Selma was given the start for the Padres on opening day of the 1969 season. On April 8, 1969, Selma pitched a complete game and threw 12 strikeouts en route to a 2–1 victory, the Padres' first in franchise history. Selma ended up pitching only four games for the Padres, as he was traded to the Chicago Cubs for Joe Niekro, Gary Ross and Frankie Librán on April 24, 1969. It was during his time with the Cubs that Selma became known as a cheerleader for those sitting in Wrigley Field's bleachers. He finished his tenure with the Cubs with a 10–8 record, 161 strikeouts, and a 3.63 ERA. However, he had a 7–1 record before finishing 10–8, and partially as a result of this skid was traded. Selma was traded to the Philadelphia Phillies on November 17, 1969, with Oscar Gamble for a player to be named later (who became Larry Colton) and Johnny Callison.
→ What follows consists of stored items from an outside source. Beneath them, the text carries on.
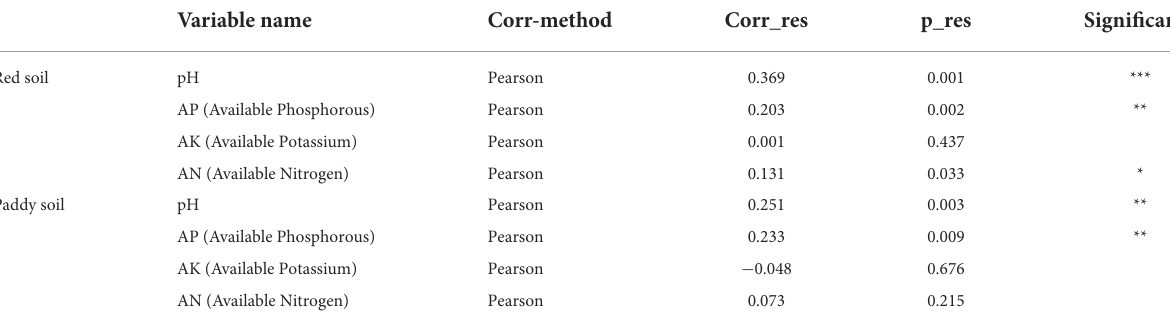
TABLE 2 Pearson correlation between the Bray–Curtis dissimilarity score and soil characteristics using the Mantel test.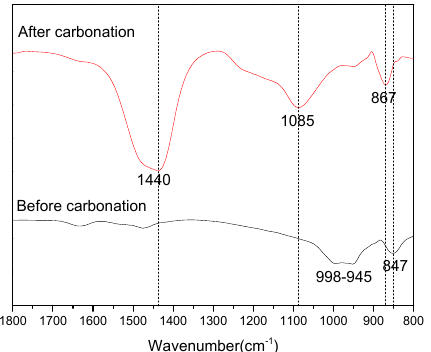
Figure 3. Fourier Transform-Infrared (FT-IR) spectrums of the C 3 S 2 phase before carbonation and carbonated for 24 h.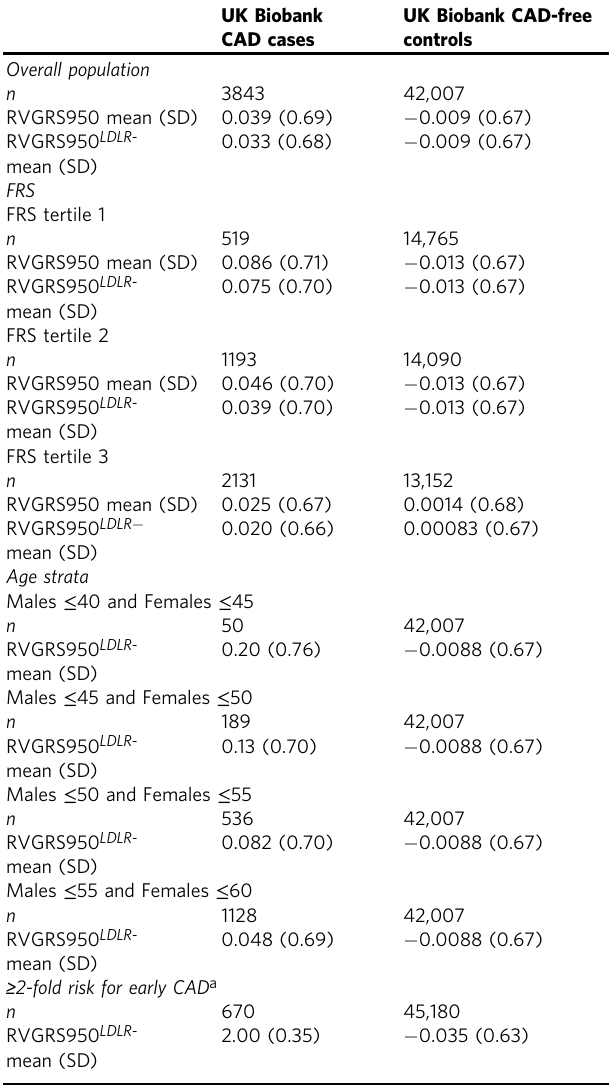
Table 1 Summary of the RVGRS950 and RVGRS950 LDLR − distributions in the UK Biobank validation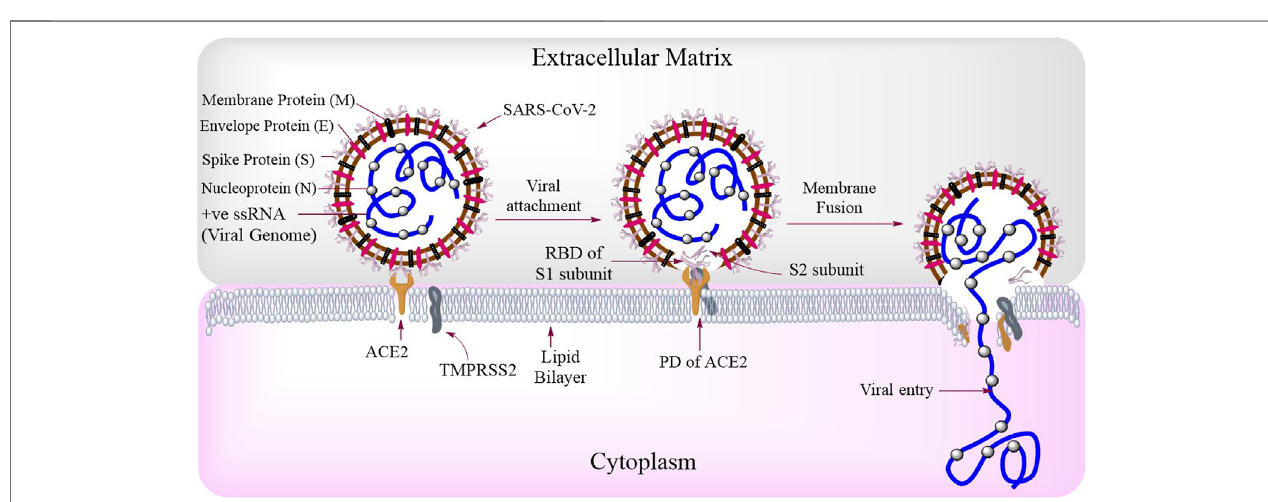
FIGURE 2 | SARS-CoV-2 structure and routes of entry: SARS-CoV-2 consists of Spike protein (S) membrane protein (M), envelope protein (E), nucleoprotein (N), and the viral genome (+ve ssRNA). Among these, the S protein is most important and ismade up of two types of subunits that is, S1 (for binding with host receptor) and S2(forviralfusion) subunits.Duringviralattachment,thereceptor-binding domain(RBD)ofS1interactswiththepeptidasedomain (PD)ofACE2.Theentryandfusionof this virus is aided by a transmembrane serine protease,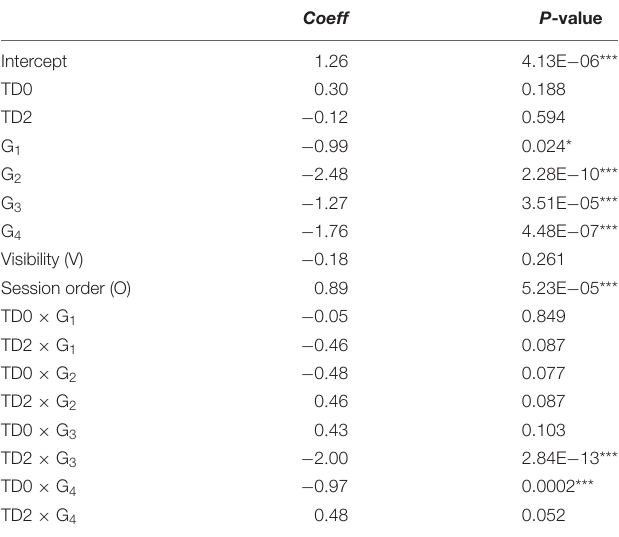
values were lower than the PR of the baseline, see Eq. 2).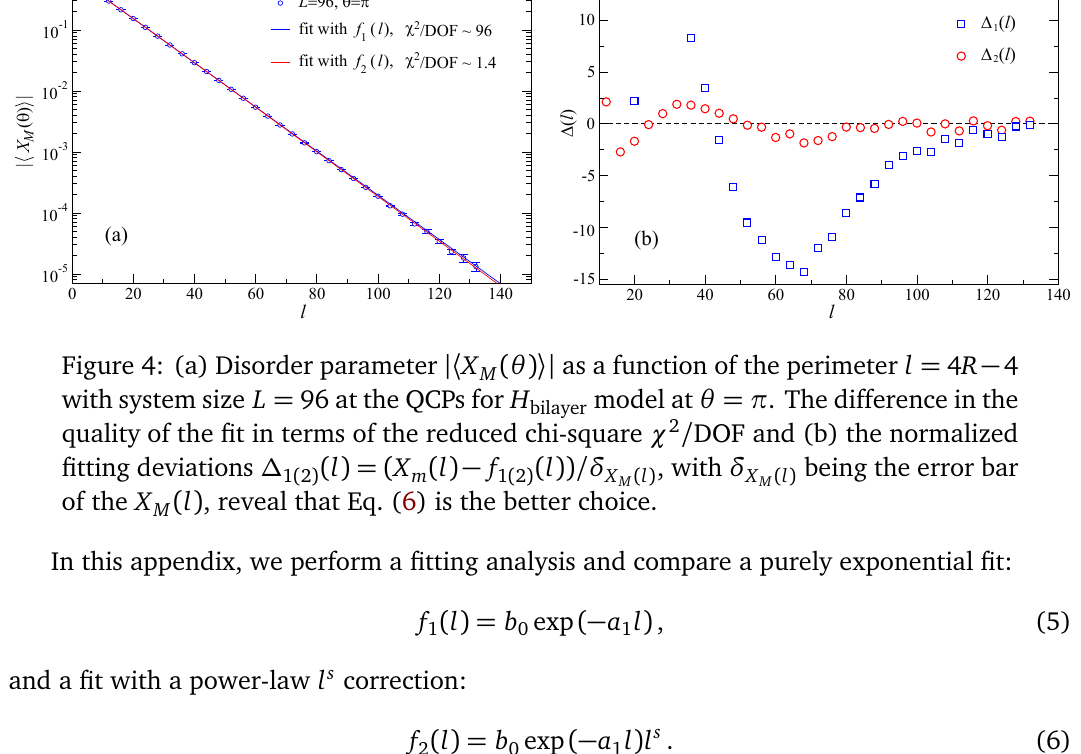
Figure 4: (a) Disorder parameter |〈 X with system size L = 96 at the QCPs for H quality of the fit in terms of the reduced chi-square χ 2 / DOF and (b) the normalized fitting deviations ∆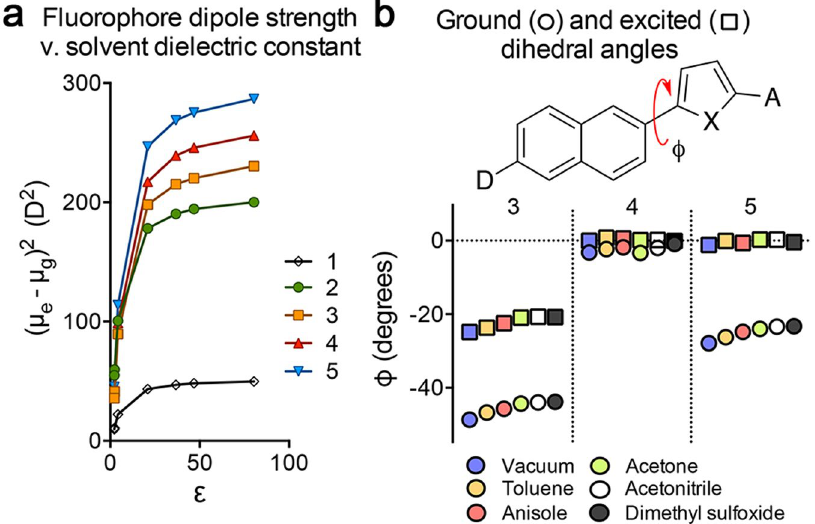
Figure 4. Calculated molecular dipole and torsional strain for AACA probes as a function of the environment polarity. ( a ) Square of the difference of the ground and excited states dipole moments as a function of the environment dielectric constant ( ε ). ( b ) Calculated dihedral angles between the naphthalene and heterocyclic aromatic rings of the ground ( ○ ) and excited ( □ ) states for AACA probes 3–5 in polar aprotic solvents. X = NMe (AACA 3 ), O (AACA 4 ), and S (AACA 5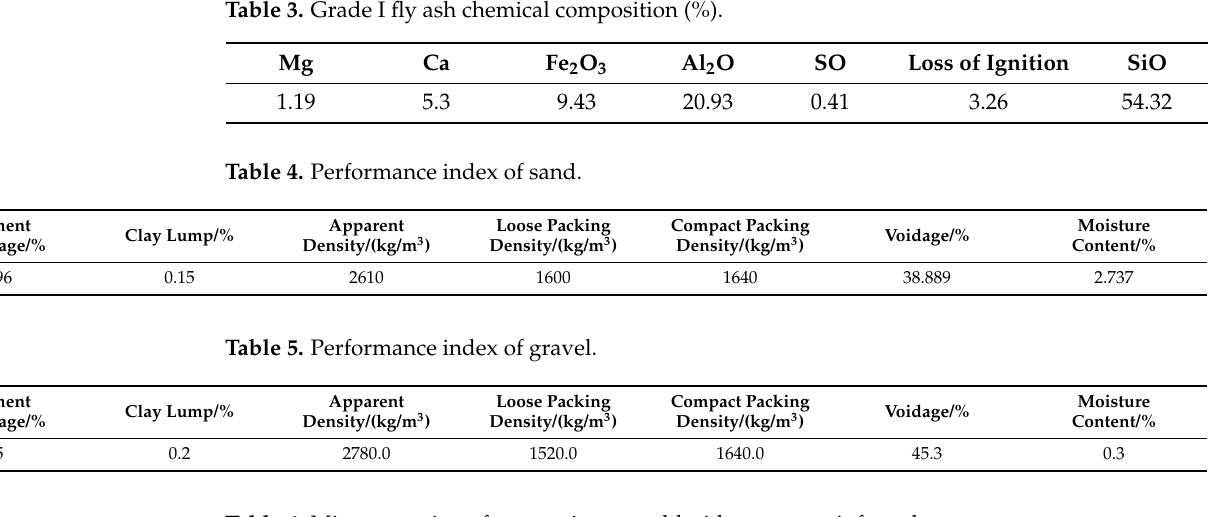
Table 2. Magnesium chloride chemical composition.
The Phillies turned Selma into their closer for the 1970 season. He converted 22 saves in 73 appearances, and his 73 games pitched and 47 games finished were both second highest in the National League. He started 10 games in the 1972 season, but in his four seasons in Philadelphia, Selma was primarily used as a reliever. He was released by the Phillies on May 8, 1973, but was signed by the St. Louis Cardinals on May 21. He never appeared in a game for the Cardinals, and at the end of the season his contract was purchased by the California Angels. He played 18 games for the Angels during the 1974 season, his contract was purchased by the Milwaukee Brewers, whom he only played two games with. Selma was returned to the Angels after the two appearances, and did not appear in a major league game again.

After retiring from the game, Selma returned to Fresno and took a night job so that he could play and coach baseball in the area. He was an assistant coach at his alma mater and served as the pitching coach at Clovis High School. Selma died on August 29, 2001, in Clovis, California, as a result of liver cancer.